In practice, it was harder. The pager goes off, and the doctor drives to the hospital, but is usually not in the room with the donor until 35 minutes or more have elapsed. “Sometimes it went smoothly, and sometimes it took 20 to 25 minutes to place lines,” he said.
It also turned out that organ donors from the ED were relatively rare. Although the trauma center has 52,000 visits a year, only five cases activated the process since it was started 18 months earlier. “We are in the middle of Pittsburgh and a referral center. ‘Dead in the emergency department’ is not as common as it was once was. We looked at the log. People die elsewhere (in the hospital),” Dr. Callaway said.

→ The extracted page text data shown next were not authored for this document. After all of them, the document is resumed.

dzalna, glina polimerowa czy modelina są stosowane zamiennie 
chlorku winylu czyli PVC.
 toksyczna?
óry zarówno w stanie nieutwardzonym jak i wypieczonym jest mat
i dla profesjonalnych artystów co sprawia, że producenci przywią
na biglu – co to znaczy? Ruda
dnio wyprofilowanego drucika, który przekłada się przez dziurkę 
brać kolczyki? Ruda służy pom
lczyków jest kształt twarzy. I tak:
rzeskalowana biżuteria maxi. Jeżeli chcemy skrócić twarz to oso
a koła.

Other factors played a role as well. Only about 40 percent of residents in the area are designated as donors, and Pittsburgh paramedics pronounce at the scene, transporting cardiac arrest patients only if they get a pulse back. Of the five cases for which the donation team was activated, they ran out of time on some, and in one, procured kidneys could not be matched to a recipient. While Dr. Callaway said he was disappointed, he said was glad the process worked. His institution is pondering how to continue now that grant funds have run out, perhaps activating the protocol only on cases where circumstances are on their side.

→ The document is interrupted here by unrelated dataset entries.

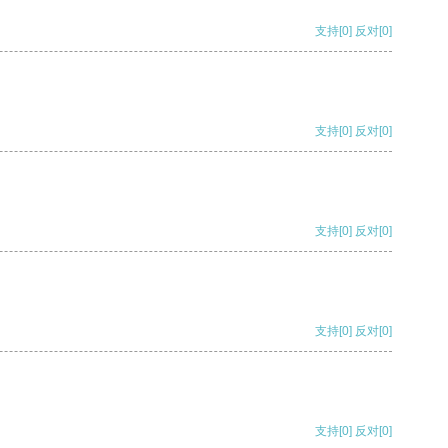
支持
[0]
反对
[0]
支持
[0]
反对
[0]
支持
[0]
反对
[0]
支持
[0]
反对
[0]
支持
[0]
反对
[0]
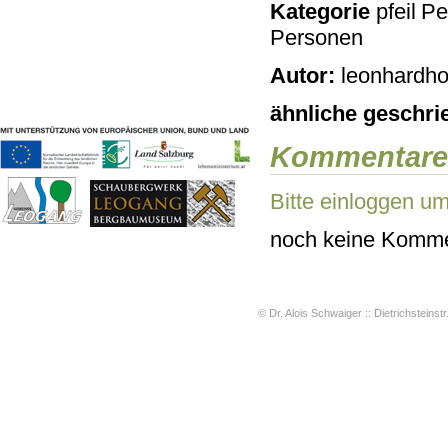
Kategorie
Pe
Geschichten & Bräuche
Personen
Liedbeispiele
Kontakt
Autor:
leonhardho
Impressum
Datenschutz
ähnliche geschri
Kommentare
Bitte einloggen u
noch keine Komme
© Dr. Alois Schwaiger :: Dietrichsteinstr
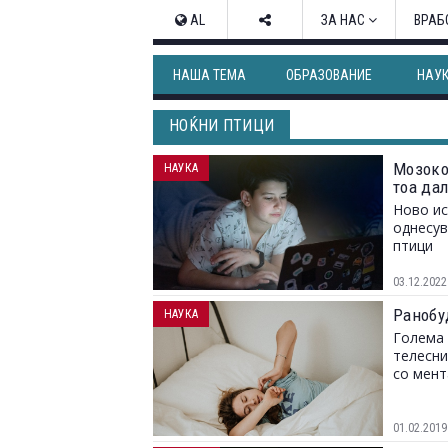
AL
ЗА НАС
ВРАБ
НАША ТЕМА
ОБРАЗОВАНИЕ
НАУ
НОЌНИ ПТИЦИ
Мозоко
НАУКА
тоа да
Ново ис
однесув
птици
03.12.2022
Ранобу
НАУКА
Голема 
телесни
со мент
01.02.2019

Glen Michael, MD, an emergency medicine fellow at the University of Virginia School of Medicine in Charlottesville, and Robert E. O'Connor, MD, said successful donation is more likely if donors are referred from the emergency department. (Acad Emerg Med 2009;16:850.) In evaluating more than 6,700 donor referrals, they found that younger age, mechanism of injury, and referral from the emergency department were significantly associated with successful organ retrieval.
Dr. Michael said, however, that referral means only making contact with the organ procurement organization. The donation request is made by a member of that organization, not by the emergency physician, to guard against a perceived conflict of interest. He agreed that Pittsburgh faced a critical time crunch. “In donation after cardiac death, a very, very short window of time exists in which a patient's organs may be retrieved and be healthy enough to be transplanted. They have mere minutes to make a determination and then proceed to the operating room where the organs can be retrieved.”
Streamlining the referral to the organ procurement organization could improve the process, Dr. Michael said, adding that some EDs are refining the process to make it less burdensome on ED staff. “This is exciting because it has the potential to increase referrals from the ED, and have a meaningful impact on the number of organs successfully donated,” he said.